Does Clojure have Scrapy like framework for web scraping

stardiviner · March 10, 2019, 11:14am

Does Clojure or Java has Scrapy (which is written in Python) -like framework for web scraping. I’m currently learn web scraping, I already can write a basic simple crawler now, but I want it better and functional. I know Scrapy is great, But I want to do it under Clojure. So I ask this question.

If you have any suggestion, welcome to tell me. Thanks in advance.

I wish that framework is powerful, extensive for add new middleware or some kind of concepts. And easy to be distributed and parallel etc?

dimovich · March 10, 2019, 11:41am

I’ve been using JSoup (look this post here) combined with clj-http and mixed with core.async + transducers, makes wonders

borkdude · March 10, 2019, 1:49pm

I’ve been using the same, except for clj-http + core.async I have been using aleph + manifold.

stardiviner · March 10, 2019, 3:05pm

Thanks, I use clj-http in my previous simple crawler too. I try to use core.async in my code, but good at Clojure yet. I have checked out manifold, it great and simple. I like this solution aleph + manifold. After I get better on Clojure, I will check out core.async + transducers.
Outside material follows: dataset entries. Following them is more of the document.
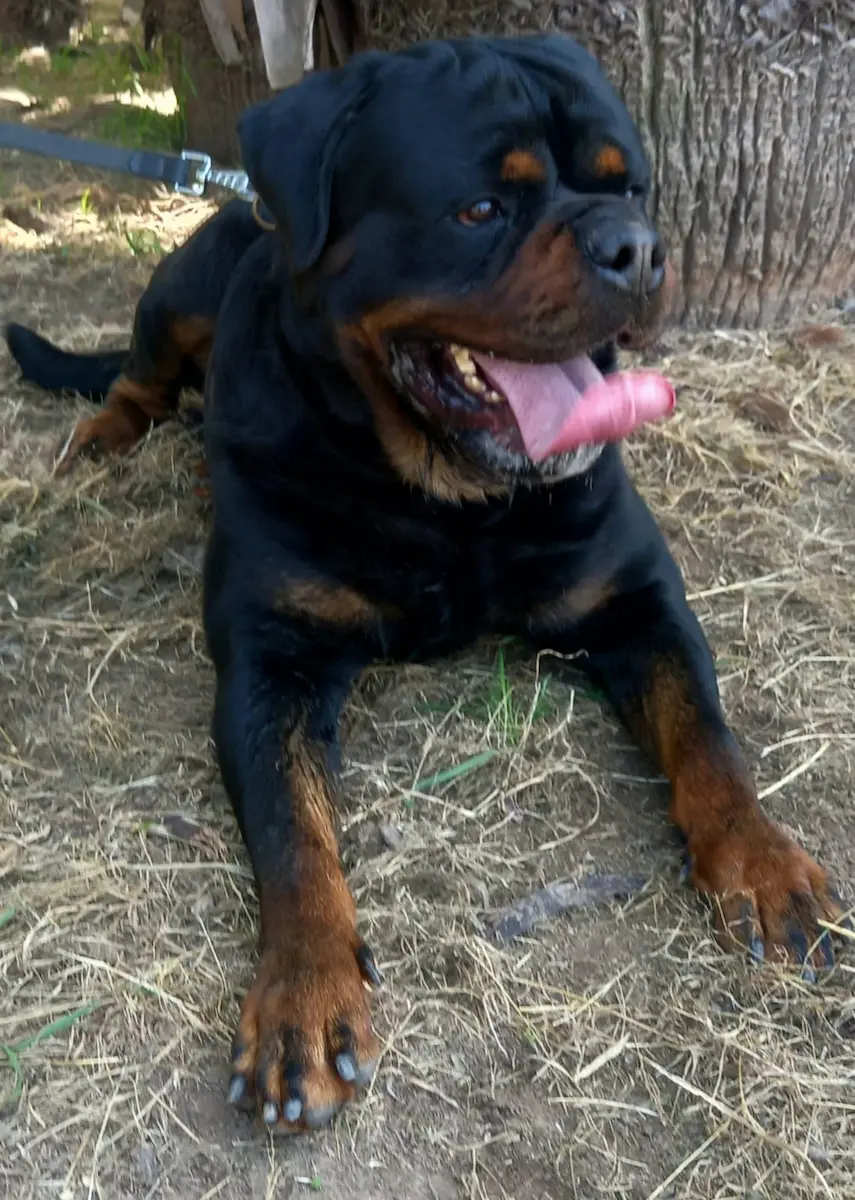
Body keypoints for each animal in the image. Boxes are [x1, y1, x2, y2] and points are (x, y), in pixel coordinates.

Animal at [5, 35, 848, 1136]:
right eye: (480, 209)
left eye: (631, 187)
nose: (636, 246)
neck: (453, 502)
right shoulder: (271, 664)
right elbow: (293, 836)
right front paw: (304, 998)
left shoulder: (640, 601)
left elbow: (708, 736)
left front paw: (761, 859)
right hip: (180, 293)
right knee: (138, 379)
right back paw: (112, 439)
Thanks you both.

What if I want a middle scalable and distributed solution, what do you suggest? Redis? MongoDB? or others? What about Clojure side support?
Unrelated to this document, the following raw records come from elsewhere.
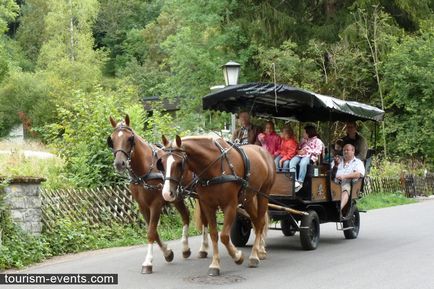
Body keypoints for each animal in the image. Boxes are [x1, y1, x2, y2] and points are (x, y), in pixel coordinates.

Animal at [108, 115, 210, 272]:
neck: (145, 169)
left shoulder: (156, 204)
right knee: (186, 216)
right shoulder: (143, 206)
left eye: (130, 138)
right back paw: (186, 249)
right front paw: (168, 253)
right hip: (176, 197)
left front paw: (148, 262)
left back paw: (203, 248)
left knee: (204, 219)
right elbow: (154, 232)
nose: (120, 163)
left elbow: (151, 231)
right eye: (112, 140)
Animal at [159, 135, 274, 274]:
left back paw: (255, 256)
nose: (167, 193)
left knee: (261, 222)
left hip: (263, 194)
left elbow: (224, 236)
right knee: (256, 222)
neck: (214, 169)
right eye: (162, 163)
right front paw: (215, 264)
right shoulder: (208, 206)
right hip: (248, 198)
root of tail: (263, 151)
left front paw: (237, 256)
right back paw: (256, 252)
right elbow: (214, 234)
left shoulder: (230, 205)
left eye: (179, 163)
I checked out Java side project, found Nutch, but I don’t know Java and found Nutch is hard for me to start after I checked out it’s wiki and documents. Does anybody knows how to use Clojure on Nutch? maybe a simple example is great. Also the installation is hard to me. I don’t know which way to install it, Maven? Docker? or others.

didibus · March 11, 2019, 1:37am

There’s also crawler4j and Heritrix3 (used by internetarchive.org). But JSOUP is very good as well.
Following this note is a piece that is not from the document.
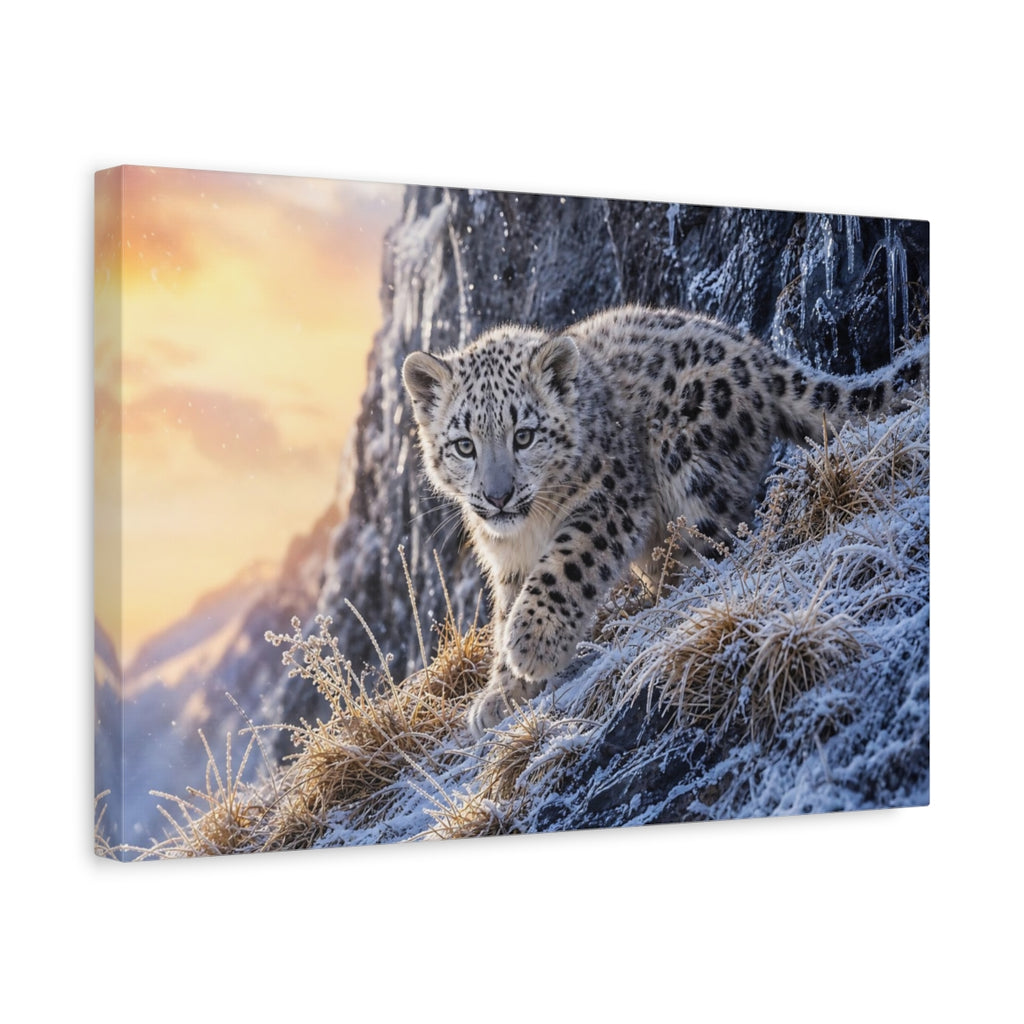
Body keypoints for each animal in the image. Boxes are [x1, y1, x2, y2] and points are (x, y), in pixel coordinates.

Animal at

stardiviner · March 11, 2019, 5:10am

Thanks didibus.

After a closer view of Nutch, Heritrix3, I found both of this are mainly web indexer which mainly used for scraping web pages then used by search engine, of coursed can be used for crawler too. But not very good for web crawler.

didibus · March 11, 2019, 5:43am

Hum, can you be more specific what you mean then? I’m confused about the difference you mention between scraping and crawling?

What’s your end goal/use case?

stardiviner · March 11, 2019, 9:49am

Sorry for my confusing words.

My end goal is find a Clojure/Java library like Python’s Scrapy.

Scraping and crawling, I think they are almost same. The really difference is web indexer and web crawler.

After a closer view of Nutch, Heritrix3, I found both of this are mainly web indexer which mainly used for scraping web pages then used by search engine, of coursed can be used for crawler too. But not very good for web crawler.

You can check out Nutch document, it use scraped web pages for search engine like Apache Solr. I don’t need this. I want to save parsed data on web pages to database, and do some data science.

Maybe I can use part of Nutch. I will take a closer look into Nutch about how it works.

madbonkey · March 11, 2019, 2:01pm

Depends on what you‘re using Redis/MongoDB for, of course, but generally my experience with both of those at medium scale has been great. I‘ve never even needed to shard Mongo, but it’s great to have the option. If you use it as intended, it scales very well, same as Redis (I have no experience whatsoever running Redis in distributed way). I don‘t know if either are good tools if you just want a place to store HTML content. Parsing that and putting it in to Mongo might give you a lot of query power (over Redis), but if you‘re more interested in the linked nature of the web, maybe a graph database would suit your need (ansami/neo4j/daromic/…).

Also, I imagine there‘s loads of Java libraries for this kind of stuff, and many of those have probably considered lots of edge cases. I find an hour of trying out some Java libraries almost always pays off

didibus · March 11, 2019, 3:56pm

Ah I see.

Dunno how good it is, but I found this: https://github.com/maithilish/scoopi

And it looks right up your alley.

stardiviner · March 13, 2019, 6:03am

I agree with that. MongoDB and Redis is enough for medium distributed scale level. I will try MongoDB out. Thanks.

stardiviner · March 13, 2019, 6:08am

@didibus, Thanks. This one looks really interesting. I considered Dockerize crawer too. One thing I have no idea how to develop Clojure on this Scoopi Java library in Docker. If I solve this problem, I can setup similar environment for my development environment. I personally use Emacs with CIDER to write Clojure code. Emacs have docker.el and docker-tramp.el support for working with Docker container filesystem. I will try to Google “setup Clojure development in Docker container”.

jackrusher · March 13, 2019, 3:29pm

In case you need to deal with pages that require a JS runtime to render, there’s also my library Sparkledriver.

system · September 12, 2019, 3:29am

This topic was automatically closed 182 days after the last reply. New replies are no longer allowed.